Además, ha censurado la negativa de EH Bildu y Elkarrekin Podemos a respaldar la Ley, asegurando que en sus peticiones han elevado el listón de la exigencia «hasta donde saben que es inviable», y ha acusado al PP de negar la existencia de estas víctimas tratando de «impedir su reconocimiento y reparación».

La parlamentaria de Elkarrekin Podemos Pili Zabala, –hermana de Joxi Zabala, supuesto miembro ETA secuestrado, torturado y asesinado por los GAL, junto a Joxean Lasa– ha defendido la necesidad de contar con una «Ley terapéutica que amplíe los caminos de la sanción social».

Además, ha considerado que, a pesar de esta modificación de la Ley, es necesario «seguir trabajando para que el principio de igualdad de derechos de todas las víctimas sea una realidad». «Con la modificación de esta Ley, no es simplemente que se obstaculice ese derecho a saber la verdad, sino que directamente se prohíbe», ha criticado.

«Es una ley que se hizo no con una vocación de reparación integral, sino de apoyo parcial, y con lo que buenamente se creía que se podía hacer; una ley que no permite acceder a la justicia y que lejos de buscar esa sanación del conjunto de la sociedad, solo ofrecía una verdad con minúsculas, una verdad administrativa, una verdad como en pequeñito», ha criticado, antes de anunciar su abstención para «facilitar que esta ley ojalá pueda esquivar el peligro de ser recortada más aún o incluso tumbada por el Tribunal Constitucional».
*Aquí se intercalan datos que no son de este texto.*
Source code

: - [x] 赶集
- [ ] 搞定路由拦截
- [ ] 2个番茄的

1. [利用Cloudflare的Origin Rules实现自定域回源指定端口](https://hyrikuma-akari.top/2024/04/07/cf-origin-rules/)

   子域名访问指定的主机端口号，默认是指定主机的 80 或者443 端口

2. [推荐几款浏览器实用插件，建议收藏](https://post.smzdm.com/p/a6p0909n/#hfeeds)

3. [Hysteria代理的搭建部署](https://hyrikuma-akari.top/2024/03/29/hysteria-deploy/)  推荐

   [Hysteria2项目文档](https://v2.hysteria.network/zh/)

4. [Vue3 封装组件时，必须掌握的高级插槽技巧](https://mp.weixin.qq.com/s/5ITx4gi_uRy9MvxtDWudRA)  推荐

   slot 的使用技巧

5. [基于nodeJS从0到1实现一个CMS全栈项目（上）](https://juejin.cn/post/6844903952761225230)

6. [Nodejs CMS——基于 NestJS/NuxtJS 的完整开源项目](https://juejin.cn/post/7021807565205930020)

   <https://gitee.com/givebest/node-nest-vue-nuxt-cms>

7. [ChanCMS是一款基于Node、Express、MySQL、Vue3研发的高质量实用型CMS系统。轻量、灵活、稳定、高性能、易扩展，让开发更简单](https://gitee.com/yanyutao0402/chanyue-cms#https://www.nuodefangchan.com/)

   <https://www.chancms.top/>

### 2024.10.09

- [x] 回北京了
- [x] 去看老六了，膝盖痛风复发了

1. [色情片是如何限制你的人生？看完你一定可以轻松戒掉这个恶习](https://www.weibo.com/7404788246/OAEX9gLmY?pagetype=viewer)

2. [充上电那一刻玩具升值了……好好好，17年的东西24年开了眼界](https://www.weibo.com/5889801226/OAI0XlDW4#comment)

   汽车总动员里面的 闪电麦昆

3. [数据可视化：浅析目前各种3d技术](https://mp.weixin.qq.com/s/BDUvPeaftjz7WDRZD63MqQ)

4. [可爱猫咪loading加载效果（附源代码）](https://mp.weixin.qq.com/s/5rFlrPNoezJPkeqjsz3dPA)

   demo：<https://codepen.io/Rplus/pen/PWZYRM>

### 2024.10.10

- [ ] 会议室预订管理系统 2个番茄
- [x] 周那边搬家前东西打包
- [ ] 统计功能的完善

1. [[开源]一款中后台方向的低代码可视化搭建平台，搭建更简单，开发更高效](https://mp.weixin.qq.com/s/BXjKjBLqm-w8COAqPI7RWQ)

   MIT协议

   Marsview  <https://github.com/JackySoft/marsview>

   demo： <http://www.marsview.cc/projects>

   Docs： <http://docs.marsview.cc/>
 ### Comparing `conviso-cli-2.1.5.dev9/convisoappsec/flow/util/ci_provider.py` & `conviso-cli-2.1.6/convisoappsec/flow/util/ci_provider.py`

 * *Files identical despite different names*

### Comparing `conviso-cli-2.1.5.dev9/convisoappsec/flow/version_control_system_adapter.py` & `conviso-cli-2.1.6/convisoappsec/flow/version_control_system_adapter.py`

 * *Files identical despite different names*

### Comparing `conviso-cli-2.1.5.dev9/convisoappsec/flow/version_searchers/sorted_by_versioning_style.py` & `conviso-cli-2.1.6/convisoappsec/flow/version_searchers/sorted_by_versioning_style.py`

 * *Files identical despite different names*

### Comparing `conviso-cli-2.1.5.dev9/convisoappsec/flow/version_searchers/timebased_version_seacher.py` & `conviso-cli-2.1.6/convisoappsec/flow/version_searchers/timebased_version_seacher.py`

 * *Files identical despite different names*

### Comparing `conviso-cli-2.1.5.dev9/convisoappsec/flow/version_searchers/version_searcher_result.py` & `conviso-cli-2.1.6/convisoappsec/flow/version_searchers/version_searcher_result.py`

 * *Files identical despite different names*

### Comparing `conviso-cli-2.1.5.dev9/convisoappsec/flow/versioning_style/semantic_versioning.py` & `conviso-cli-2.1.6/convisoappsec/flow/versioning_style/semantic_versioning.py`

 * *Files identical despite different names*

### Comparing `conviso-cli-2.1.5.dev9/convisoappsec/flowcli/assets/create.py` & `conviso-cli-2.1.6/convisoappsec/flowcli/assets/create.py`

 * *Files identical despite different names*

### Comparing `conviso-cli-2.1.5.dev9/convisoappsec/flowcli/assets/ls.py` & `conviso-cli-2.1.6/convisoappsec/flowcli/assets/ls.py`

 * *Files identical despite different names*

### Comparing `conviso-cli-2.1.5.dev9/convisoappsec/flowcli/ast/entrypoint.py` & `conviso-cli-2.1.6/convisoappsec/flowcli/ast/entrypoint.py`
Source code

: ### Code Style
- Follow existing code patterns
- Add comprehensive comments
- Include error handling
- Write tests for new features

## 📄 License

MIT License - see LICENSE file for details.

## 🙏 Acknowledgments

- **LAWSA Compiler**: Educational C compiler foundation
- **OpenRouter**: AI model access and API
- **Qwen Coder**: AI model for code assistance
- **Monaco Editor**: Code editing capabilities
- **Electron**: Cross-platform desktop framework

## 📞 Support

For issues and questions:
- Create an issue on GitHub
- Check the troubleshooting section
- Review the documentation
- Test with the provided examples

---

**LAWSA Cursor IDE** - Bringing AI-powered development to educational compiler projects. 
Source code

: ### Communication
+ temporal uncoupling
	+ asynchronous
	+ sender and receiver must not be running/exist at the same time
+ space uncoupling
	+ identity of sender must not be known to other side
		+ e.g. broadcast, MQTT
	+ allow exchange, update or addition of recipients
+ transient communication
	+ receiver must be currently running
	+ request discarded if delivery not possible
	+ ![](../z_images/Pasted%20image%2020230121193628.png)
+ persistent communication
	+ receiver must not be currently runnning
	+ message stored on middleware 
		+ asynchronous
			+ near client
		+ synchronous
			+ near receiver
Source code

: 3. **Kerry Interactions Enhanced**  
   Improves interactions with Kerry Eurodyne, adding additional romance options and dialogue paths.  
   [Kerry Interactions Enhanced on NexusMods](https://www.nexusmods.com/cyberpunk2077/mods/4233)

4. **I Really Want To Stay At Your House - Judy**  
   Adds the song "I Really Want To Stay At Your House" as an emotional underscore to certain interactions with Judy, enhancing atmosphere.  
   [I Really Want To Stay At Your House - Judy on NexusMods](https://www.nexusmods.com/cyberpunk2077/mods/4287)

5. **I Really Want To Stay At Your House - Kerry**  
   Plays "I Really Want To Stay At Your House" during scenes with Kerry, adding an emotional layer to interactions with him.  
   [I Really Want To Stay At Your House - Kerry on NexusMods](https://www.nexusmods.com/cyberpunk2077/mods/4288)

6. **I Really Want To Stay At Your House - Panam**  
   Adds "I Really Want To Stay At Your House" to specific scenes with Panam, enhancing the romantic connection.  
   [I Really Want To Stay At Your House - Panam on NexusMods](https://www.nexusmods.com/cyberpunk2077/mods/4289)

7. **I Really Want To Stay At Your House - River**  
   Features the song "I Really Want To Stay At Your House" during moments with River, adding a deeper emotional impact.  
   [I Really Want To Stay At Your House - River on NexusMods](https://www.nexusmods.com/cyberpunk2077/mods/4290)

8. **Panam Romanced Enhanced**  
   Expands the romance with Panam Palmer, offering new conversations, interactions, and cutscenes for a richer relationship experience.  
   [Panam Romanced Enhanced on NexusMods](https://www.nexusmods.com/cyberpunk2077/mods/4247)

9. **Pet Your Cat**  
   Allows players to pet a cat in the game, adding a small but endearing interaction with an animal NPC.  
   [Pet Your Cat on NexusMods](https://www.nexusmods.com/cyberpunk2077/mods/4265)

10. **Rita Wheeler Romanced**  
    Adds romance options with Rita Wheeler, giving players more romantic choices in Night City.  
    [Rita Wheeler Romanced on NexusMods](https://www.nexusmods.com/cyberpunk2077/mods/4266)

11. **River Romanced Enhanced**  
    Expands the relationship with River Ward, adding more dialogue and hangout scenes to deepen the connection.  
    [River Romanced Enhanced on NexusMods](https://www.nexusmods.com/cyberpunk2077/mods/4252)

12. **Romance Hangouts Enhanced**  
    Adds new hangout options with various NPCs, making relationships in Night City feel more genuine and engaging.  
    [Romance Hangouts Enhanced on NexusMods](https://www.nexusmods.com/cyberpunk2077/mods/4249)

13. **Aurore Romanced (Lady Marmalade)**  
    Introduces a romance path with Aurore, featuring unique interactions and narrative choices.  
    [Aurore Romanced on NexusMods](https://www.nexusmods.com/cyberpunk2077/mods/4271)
La secretaria general del PSE Idoia Mendia ha destacado que esta norma ofrece seguridad a las víctimas del terrorismo, porque «expresamente rechaza la teoría del conflicto». Además, según ha indicado, aporta seguridad jurídica a las víctimas, porque ratifica la finalidad resarcitoria y reparadora del Estado.

También ha afirmado que se ofrece seguridad jurídica para los profesionales policiales, porque «descarta expresamente que nadie pueda pretender sustituir a los tribunales, y garantiza que la finalidad resarcitoria a las víctimas debe ser ejercida fuera del proceso penal y desconectada de cualquier pretensión de castigo al eventual responsable de los hechos».

Asimismo, ha contestado al PP que el Tribunal Constitucional ve «posible la constitución de una comisión de investigación que tenga como única finalidad el resarcimiento de la condición de la víctima, a efectos resarcitorios».

«DESPRESTIGIO» DE LAS FSE

El parlamentario del PP Carmelo Barrio ha afirmado que esta ley supone «un paso más en el desprestigio de la Ertzaintza, la Guardia Civil y la Policía Nacional, ya que les pone bajo sospecha en un proceso en el que no podrán defenderse ni personal ni colectivamente», y cree que se trata de «un intento de contextualizar el terrorismo de ETA, precisamente contra un colectivo que tuvo un papel clave en la lucha contra el fanatismo y que lo sufrió de una manera muy directa».

Tras criticar que el Gobierno de Pedro Sánchez retirara el recurso de inconstitucionalidad presentado por el Gobierno de Mariano Rajoy, ha afirmado que esta ley «incurre en inconstitucionalidad» porque «configura un sistema parajudicial para el desprestigio de los Cuerpos y Fuerzas de Seguridad del Estado».

«No hemos dicho nunca que no se deba resarcir a las víctimas de vulneraciones de derechos humanos. Todo lo contrario», ha defendido, antes de criticar que en la proposición que este jueves se debate «ha existido una grave falta de sensibilidad a lo manifestado por la representación profesional de la policía». Tras el debate, el presidente del PP vasco, Alonso Alonso, ha anunciado que su partido recurrirá esta ley ante el Tribunal Constitucional.

Tras la aprobación de la ley, el secretario general de de Derechos humanos del Gobierno Vasco, Jonan Fernández, ha rebatido los argumentos del PP contrarios a esta norma, sobre la que ha rechazado que «invada» competencias de los tribunales de Justicia.

De esa forma, ha señalado que si los argumentos del PP fueran ciertos, ninguna administración podría aprobar medidas de reparación para víctimas de violencia de género o del terrorismo si no existe una sentencia judicial sobre sus casos.

Fernández, en todo caso, se ha felicitado por este nuevo paso en favor de la «convivencia», y del reconocimiento y reparación de las víctiamas de «toda vulneración de derechos humanos».